GIVEN TEXT Block Start

For example, I vividly recall a build of Civilization for the Atari ST that
had complete debug symbols, which made skipping the manual check (and doing
all kinds of other more interesting mods - I could fix the _Gandhi_ bug, but
who'd want to do that?) extremely fun and easy.

And all the sectors of Wayne Smithson's _Anarchy_ which were filled with
gradually-more-complicated copy protection formats (courtesy of the great Rob
Northen) and space filled with bored rants reminiscent of a scrolltext that he
probably thought almost no-one would see. Almost no-one.

I even had assembly source code for a few other games too, which was even more
interesting; Wizball for one, and a prototype version of Xenon called KellyX…
(I never did ask where that came from—I don't think I want to know!—I don't
have it anymore, and I'm pretty sure I wouldn't have permission to share even
if I did!)

Anyone else found any gems like that?

------
Paul_S
They are an amazing company and they still party like it's 1999. Obscene
source code is the least of their transgressions against good taste and
reason. Google youtube for stainless christmas parties... and current codebase
is just as sweary.

GIVEN TEXT Block End
DATASET RECORDS Block Start

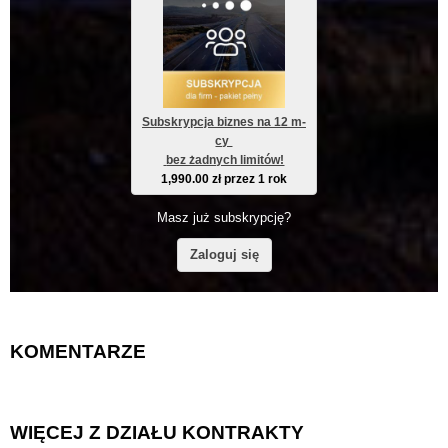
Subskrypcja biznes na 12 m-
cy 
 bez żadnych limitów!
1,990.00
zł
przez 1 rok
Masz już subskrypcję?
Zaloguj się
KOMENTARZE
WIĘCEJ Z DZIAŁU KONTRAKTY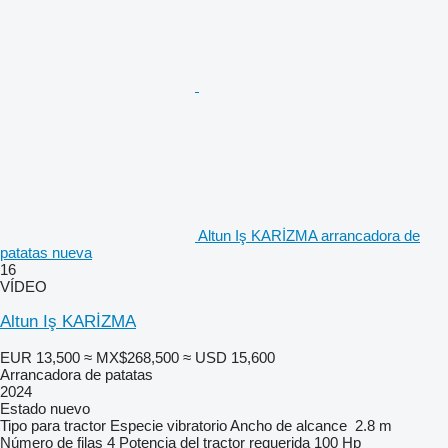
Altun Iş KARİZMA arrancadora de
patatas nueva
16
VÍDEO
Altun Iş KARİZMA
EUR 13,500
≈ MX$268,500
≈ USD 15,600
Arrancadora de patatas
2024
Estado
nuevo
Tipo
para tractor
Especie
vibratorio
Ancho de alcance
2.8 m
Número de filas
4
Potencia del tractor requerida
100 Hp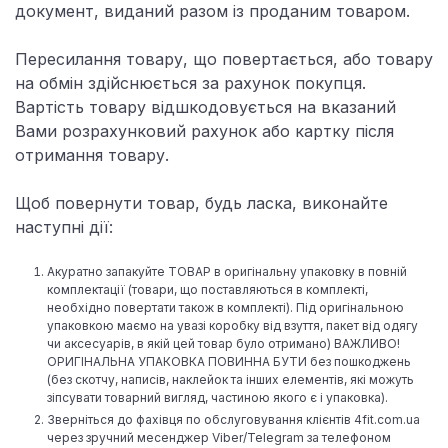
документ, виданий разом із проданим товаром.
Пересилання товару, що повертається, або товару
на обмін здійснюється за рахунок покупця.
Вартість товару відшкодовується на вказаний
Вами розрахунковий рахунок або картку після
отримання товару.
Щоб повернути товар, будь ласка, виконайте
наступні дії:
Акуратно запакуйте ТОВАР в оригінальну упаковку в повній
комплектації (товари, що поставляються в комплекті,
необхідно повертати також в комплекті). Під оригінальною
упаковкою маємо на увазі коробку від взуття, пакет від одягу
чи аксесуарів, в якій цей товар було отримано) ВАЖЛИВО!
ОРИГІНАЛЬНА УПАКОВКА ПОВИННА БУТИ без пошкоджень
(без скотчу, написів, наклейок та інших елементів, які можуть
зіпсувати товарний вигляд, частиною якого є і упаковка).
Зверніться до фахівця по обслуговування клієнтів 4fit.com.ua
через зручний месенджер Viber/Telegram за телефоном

DATASET RECORDS Block End
DATASET RECORDS Block Start

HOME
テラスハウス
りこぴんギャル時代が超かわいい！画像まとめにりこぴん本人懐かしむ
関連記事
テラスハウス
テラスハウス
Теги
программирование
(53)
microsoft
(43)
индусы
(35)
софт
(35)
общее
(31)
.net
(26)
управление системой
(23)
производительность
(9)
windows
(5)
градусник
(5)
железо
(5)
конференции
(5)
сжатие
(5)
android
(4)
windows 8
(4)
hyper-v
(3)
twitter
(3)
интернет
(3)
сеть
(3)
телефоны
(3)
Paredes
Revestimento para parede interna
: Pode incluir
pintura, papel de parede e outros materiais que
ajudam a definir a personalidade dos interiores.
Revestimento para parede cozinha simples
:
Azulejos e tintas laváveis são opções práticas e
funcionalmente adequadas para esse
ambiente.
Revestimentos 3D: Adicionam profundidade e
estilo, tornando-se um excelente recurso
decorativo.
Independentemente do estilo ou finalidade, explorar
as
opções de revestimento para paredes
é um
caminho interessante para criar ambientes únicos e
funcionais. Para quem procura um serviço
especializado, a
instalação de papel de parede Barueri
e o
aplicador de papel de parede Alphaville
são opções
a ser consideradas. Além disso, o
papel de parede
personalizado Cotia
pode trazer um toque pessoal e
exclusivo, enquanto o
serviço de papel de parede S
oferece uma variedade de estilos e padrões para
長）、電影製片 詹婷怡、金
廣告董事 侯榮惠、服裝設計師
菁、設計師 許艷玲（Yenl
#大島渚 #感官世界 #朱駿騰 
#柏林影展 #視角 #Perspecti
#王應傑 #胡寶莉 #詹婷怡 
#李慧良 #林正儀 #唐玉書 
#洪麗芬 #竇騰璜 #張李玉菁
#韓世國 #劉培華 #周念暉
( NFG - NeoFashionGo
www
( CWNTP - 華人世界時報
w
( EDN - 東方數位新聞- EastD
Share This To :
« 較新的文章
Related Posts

DATASET RECORDS Block End
DATASET RECORDS Block Start

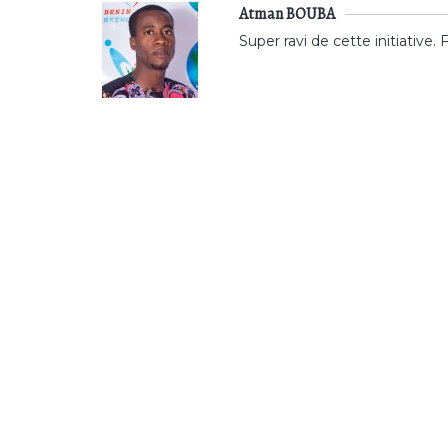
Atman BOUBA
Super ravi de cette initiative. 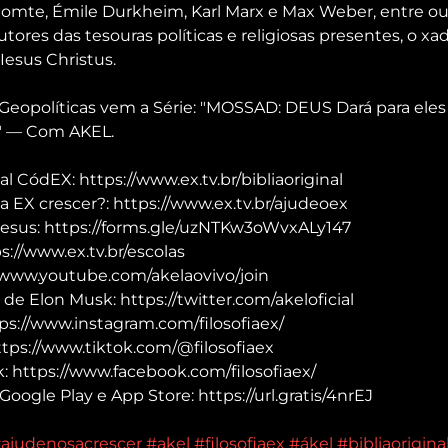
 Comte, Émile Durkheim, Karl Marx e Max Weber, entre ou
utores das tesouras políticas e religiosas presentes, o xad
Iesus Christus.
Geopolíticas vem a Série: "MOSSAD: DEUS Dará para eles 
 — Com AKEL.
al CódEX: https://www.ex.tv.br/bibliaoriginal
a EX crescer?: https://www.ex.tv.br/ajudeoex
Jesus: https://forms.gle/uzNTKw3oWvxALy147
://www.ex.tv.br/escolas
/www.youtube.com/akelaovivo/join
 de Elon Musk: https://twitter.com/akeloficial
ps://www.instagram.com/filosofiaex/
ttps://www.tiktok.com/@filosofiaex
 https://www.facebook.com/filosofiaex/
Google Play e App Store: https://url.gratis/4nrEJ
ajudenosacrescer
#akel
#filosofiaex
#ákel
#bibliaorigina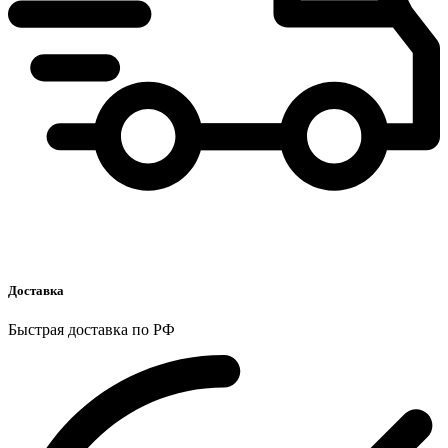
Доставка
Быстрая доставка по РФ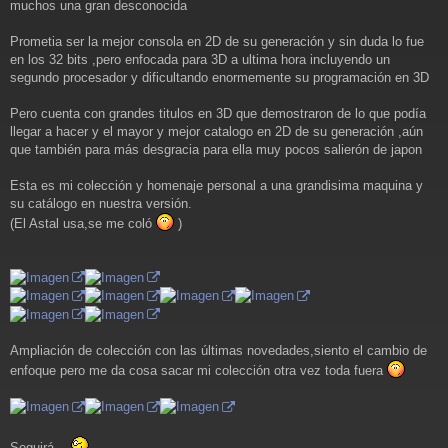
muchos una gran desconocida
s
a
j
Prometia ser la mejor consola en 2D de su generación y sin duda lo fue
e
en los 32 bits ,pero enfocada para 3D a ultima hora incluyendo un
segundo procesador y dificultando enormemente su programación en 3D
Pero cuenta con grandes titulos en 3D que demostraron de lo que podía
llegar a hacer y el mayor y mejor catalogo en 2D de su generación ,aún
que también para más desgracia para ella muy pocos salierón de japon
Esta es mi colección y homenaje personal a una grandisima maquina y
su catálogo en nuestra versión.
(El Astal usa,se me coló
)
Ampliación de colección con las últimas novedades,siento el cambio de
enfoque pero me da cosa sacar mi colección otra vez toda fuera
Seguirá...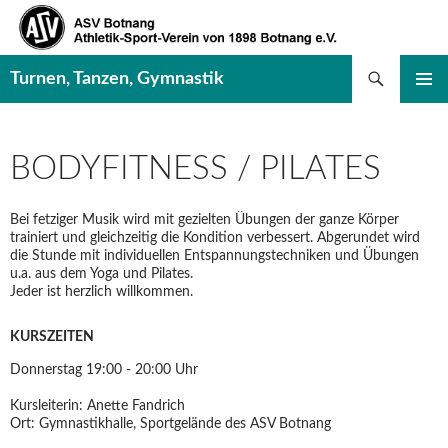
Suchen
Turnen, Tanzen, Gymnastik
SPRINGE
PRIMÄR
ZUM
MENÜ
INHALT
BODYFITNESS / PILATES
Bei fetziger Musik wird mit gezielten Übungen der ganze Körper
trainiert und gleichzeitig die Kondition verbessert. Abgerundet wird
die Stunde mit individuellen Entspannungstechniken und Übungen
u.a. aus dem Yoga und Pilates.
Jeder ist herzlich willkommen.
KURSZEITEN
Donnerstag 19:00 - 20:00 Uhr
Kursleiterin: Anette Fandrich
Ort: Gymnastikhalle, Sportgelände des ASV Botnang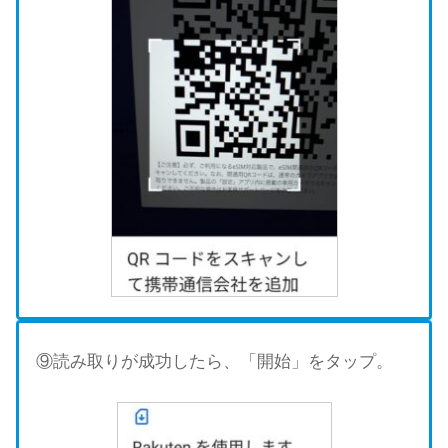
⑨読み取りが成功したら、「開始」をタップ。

DATASET RECORDS Block End

▶ EXERCISE AIM: Carry on the forum thread about old game code and copy protection from the point where it stops.

▶ EXPECTED ANSWER:
------
louthy
It's worth checking out the new version. All the same old skool fun. It's lost
none of its ... 'charm'

[http://www.carmageddon.com/reincarnation](http://www.carmageddon.com/reincarnation)

------
th0br0
MakeFlagWavingBastardWaveHisFlagWhichIsTheProbablyTheLastThingHeWillEverDo()
-- hell yeah.

Those function / variable names are hilarious, thanks! Very interesting read.
Have to dive into the files at some point.

------
belgianguy
How cool! It's a nice glimpse into an otherwise hidden past, something even
the developers probably never thought would see the light of day again after
release. I let a giggle escape at void* _gWanky_arse_tit_fuck;

This being HN, maybe one of them can chip in about what the original binary
was that was ran against it? Didn't they do a kickstarter to make a new
iteration in this franchise? Or would that land them (or you) in hot legal
water?

BTW: Is there a name for such software spelunking? Feels a bit like digital
archeology.

------
ourmandave
I didn't peruse the list but I can only imagine some of the NSFW names,
considering LAPMYLOVEPUMP was the code to enable cheats (or Carma2 at least).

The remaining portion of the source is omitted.